Pourtant, malgré ce portrait pathétique, le film échappe à a morosité grâce à l'accumulation de trouvailles amusantes, parfois franchement hilarantes (pour qui aime, en tout cas, l'humour pince-sans-rire), et de détails fétichistes (comme la lycée Rushmore ou le manoir Tenenbaum, le navire Belafonte est une maison de poupées qui échappe au réalisme - il est d'ailleurs détaillé à deux reprises par des plans en coupe, d'abord lors d'une présentation par Zissou, ensuite lors d'un extraordinaire plan-séquence durant une dispute entre Steve et Ned depuis la cabine de Jane jusqu'au pont en passant par divers pièces intermédiaires).

L'autre décor marquant est l'île Pescecado, qui sert de base à la team Zissou, où, de façon troublante, les occupants s'y marchent plu sur les pieds que dans les traverses du bateau, où les tensions y sont plus vives : comment en serait-il autrement puisqu'en étant là, on n'est pas en mer, en action, en mouvement, tout entier consacré à l'expédition ? Se poser, se faire face, dialoguer contrevient à des explorateurs qui fuient en réalité davantage le quotidien et les responsabilités qu'ils ne négocient avec l'intimité, l'introspection, l'avenir. Une île est en fait trop petite pour un ego surdimensionné comme celui de Zissou, être sur la terre ferme (même à l'écart d'un continent), c'est devoir composer avec les devoirs (l'argent, le couple, la famille...), alors que partir en mer c'est y échapper, même ruiné et ridiculisé. L'arrogance de ce leader contredit son incompétence manifeste et celle de ses hommes et la décrépitude de son équipement, mais le contraste entre le panache dérisoire des personnages et les illusions dont ils se bercent fournissent justement les gags de l'histoire, gags qui gagnent en démesure au fur et à mesure que les avanies se multiplient.
Anderson s'est aussi amusé à pasticher génialement l'aspect suranné des documentaires de Cousteau (il sera intéressant de voir comment cela sera abordé dans L'Odyssée, le biopic plus classique, quoique promis comme sans concessions, sur le vrai commandant, par Jérôme Salle, avec Lambert Wilson, en salles cet automne). Pour ces séquences-là, le cinéaste a sollicité l'aide de Henry Selick, qui avait réalisé L'Etrange Noël de Mr Jack (1993, écrit et produit par Tim Burton), utilisant la technique stop-motion (de l'animation de maquettes et modelages miniatures image par image) : le résultat est superbe et contribue à insuffler une poésie touchante dans cette fantaisie délirante (à l'instar de ce passage mémorable où Zissou chasse, à lui seul, une horde de pirates de son navire, leur réglant définitivement leur compte plus tard sur une des îles Ping à coup de dynamite !).

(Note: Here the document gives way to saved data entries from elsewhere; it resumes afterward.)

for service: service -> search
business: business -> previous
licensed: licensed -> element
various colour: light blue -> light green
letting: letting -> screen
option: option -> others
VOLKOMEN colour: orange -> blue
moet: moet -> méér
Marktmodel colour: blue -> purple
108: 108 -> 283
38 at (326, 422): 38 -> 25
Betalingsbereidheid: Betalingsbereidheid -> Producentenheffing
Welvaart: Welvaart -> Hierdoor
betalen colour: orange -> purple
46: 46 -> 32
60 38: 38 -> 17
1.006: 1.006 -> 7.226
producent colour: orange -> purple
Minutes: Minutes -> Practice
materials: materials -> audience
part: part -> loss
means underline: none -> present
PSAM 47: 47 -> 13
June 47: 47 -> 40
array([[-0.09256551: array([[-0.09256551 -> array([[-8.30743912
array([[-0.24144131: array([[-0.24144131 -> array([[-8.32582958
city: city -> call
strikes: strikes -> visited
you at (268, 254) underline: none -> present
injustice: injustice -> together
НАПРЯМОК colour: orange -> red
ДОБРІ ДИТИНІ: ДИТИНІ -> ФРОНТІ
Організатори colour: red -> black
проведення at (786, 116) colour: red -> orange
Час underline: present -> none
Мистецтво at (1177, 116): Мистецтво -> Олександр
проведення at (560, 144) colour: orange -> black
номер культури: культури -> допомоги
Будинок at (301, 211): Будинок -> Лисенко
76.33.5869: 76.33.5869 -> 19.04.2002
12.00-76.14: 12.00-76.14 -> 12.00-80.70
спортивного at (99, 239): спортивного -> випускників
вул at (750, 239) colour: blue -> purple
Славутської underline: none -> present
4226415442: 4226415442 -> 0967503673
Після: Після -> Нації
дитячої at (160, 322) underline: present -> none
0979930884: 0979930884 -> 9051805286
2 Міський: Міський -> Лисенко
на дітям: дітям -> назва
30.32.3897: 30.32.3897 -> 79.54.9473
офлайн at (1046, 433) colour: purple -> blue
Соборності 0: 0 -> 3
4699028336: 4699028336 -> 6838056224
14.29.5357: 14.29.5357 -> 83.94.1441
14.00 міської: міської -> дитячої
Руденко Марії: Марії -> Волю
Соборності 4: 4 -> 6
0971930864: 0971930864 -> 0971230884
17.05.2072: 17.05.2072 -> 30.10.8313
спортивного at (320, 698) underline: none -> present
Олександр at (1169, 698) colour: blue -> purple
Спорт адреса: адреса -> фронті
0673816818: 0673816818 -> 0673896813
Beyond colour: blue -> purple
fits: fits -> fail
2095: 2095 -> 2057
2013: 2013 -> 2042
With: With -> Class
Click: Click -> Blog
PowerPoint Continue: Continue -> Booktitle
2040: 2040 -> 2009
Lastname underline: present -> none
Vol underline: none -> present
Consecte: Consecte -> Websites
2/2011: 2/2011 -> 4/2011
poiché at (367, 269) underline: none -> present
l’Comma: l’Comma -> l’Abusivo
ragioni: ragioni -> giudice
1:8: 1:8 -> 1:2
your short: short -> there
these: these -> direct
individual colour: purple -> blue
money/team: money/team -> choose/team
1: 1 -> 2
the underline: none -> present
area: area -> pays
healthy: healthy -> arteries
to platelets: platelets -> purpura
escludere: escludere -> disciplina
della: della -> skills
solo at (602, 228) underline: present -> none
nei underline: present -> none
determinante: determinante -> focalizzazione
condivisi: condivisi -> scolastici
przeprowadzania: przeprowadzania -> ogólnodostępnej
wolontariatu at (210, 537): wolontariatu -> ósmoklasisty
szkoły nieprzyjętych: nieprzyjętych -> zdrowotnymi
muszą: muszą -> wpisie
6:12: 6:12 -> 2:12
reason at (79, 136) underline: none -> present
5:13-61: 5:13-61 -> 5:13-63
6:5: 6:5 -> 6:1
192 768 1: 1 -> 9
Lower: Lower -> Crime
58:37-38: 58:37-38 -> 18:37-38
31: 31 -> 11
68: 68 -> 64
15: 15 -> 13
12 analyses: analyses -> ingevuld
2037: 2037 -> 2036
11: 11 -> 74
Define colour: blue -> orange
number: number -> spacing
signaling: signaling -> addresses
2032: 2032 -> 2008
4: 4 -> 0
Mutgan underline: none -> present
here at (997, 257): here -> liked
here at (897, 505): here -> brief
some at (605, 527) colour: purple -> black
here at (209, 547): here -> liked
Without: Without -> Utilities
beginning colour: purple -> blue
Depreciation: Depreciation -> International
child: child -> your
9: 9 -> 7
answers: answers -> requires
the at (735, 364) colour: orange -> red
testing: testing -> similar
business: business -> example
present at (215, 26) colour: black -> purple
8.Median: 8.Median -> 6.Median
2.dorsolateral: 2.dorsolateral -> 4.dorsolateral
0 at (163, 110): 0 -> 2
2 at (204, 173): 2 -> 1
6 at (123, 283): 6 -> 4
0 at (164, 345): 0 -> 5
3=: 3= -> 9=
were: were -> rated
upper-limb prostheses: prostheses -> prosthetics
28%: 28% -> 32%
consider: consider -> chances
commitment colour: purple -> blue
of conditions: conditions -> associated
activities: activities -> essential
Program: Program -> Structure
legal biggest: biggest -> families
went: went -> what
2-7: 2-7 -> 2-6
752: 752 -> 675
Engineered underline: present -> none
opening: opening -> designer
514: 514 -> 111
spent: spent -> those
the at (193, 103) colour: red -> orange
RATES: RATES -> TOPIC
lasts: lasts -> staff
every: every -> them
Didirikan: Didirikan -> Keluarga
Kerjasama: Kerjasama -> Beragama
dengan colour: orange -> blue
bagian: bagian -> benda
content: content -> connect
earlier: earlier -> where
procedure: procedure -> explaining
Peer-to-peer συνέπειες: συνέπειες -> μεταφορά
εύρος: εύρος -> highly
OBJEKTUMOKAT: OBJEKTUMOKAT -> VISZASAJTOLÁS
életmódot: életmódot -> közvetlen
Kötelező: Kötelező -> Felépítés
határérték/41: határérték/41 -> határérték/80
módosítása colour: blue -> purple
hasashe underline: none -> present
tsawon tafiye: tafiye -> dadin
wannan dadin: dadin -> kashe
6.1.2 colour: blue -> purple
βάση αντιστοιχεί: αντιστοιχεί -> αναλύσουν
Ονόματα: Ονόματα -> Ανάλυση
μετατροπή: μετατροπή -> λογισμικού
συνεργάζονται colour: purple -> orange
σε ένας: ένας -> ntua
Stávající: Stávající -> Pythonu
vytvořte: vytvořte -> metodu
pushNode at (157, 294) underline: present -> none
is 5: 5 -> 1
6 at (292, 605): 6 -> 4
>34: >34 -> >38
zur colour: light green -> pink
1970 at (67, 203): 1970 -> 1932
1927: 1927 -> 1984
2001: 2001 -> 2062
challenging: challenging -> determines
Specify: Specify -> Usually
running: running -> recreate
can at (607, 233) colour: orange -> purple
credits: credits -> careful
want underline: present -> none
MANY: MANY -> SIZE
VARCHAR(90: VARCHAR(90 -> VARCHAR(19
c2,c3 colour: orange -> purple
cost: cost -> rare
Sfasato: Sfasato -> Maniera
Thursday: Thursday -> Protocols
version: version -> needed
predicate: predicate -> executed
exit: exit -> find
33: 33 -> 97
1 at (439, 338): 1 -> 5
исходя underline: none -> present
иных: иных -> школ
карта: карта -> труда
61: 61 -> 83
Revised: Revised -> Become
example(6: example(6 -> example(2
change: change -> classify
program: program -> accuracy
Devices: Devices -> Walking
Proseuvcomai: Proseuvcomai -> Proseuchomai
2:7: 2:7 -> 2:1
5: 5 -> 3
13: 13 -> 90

Les seconds rôles sont savoureux et rendent la distribution éblouissante (Anderson, comme Woody Allen, a le privilège de séduire les plus grands acteurs désireux de s'offrir une escapade loin des productions plus formatées) : ainsi retiendra-t-on le numéro très marrant de Willem Dafoe en second jaloux ("Tu es dans l'équipe B, mais tu es le leader de l'équipe B. Ignores-tu que moi et Esteban t'avons toujours considéré comme notre petit frère ?" le réconforte Zissou), la prestation jubilatoire de Jeff Goldblum en rival "à moitié homosexuel" ("comme nous tous", dixit Zissou), ou la présence du chanteur brésilien Seu George qui a adapté plusieurs chansons de David Bowie en mode bossa-nova (étonnant mais très beau).

Certes, c'est assez inhabituel pour être noté, La Vie aquatique pâtit de quelques chutes de rythme (c'est aussi le film le plus long de Anderson : presque 120'), mais c'est une merveille d'extravagance et de non-sens, avec une émotion inattendue, contenue et poignante au final : cela suffit pour le distinguer et en faire un des opus les plus attachants de son auteur.